▶ _About this task_: In the listing below, count the lines containing the string "size" and state only the number.

Start of Data

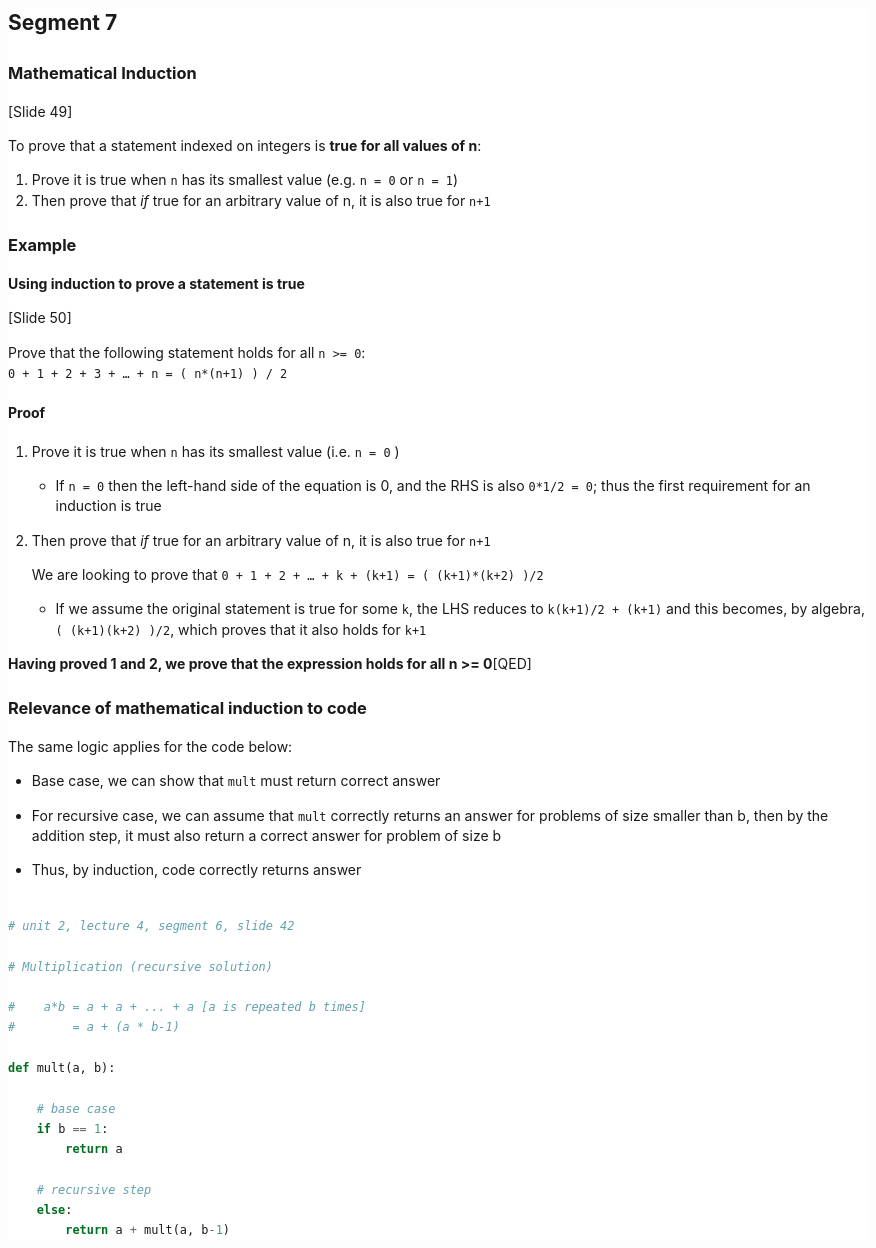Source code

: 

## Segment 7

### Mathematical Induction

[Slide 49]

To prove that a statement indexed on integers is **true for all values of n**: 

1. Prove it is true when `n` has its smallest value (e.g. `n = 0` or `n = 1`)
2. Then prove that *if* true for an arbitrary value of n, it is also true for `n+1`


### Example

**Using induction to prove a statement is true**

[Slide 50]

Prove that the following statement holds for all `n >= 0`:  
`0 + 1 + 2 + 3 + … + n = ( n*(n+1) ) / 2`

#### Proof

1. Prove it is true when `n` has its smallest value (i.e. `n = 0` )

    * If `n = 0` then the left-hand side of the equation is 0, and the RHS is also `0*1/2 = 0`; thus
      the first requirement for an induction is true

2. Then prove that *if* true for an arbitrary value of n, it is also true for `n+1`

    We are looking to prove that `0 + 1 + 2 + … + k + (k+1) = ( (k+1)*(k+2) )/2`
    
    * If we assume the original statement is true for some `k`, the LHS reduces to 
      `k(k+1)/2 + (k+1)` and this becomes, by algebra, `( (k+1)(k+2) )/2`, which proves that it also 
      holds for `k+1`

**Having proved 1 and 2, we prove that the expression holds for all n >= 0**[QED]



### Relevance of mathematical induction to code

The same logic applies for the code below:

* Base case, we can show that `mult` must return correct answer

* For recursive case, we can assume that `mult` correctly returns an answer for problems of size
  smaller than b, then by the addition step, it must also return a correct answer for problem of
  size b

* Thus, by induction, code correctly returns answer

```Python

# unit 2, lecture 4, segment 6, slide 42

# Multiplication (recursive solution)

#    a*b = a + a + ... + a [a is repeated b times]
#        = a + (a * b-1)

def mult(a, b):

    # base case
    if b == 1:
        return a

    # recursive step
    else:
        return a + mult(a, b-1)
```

End of Data

▶ _Response below_: 2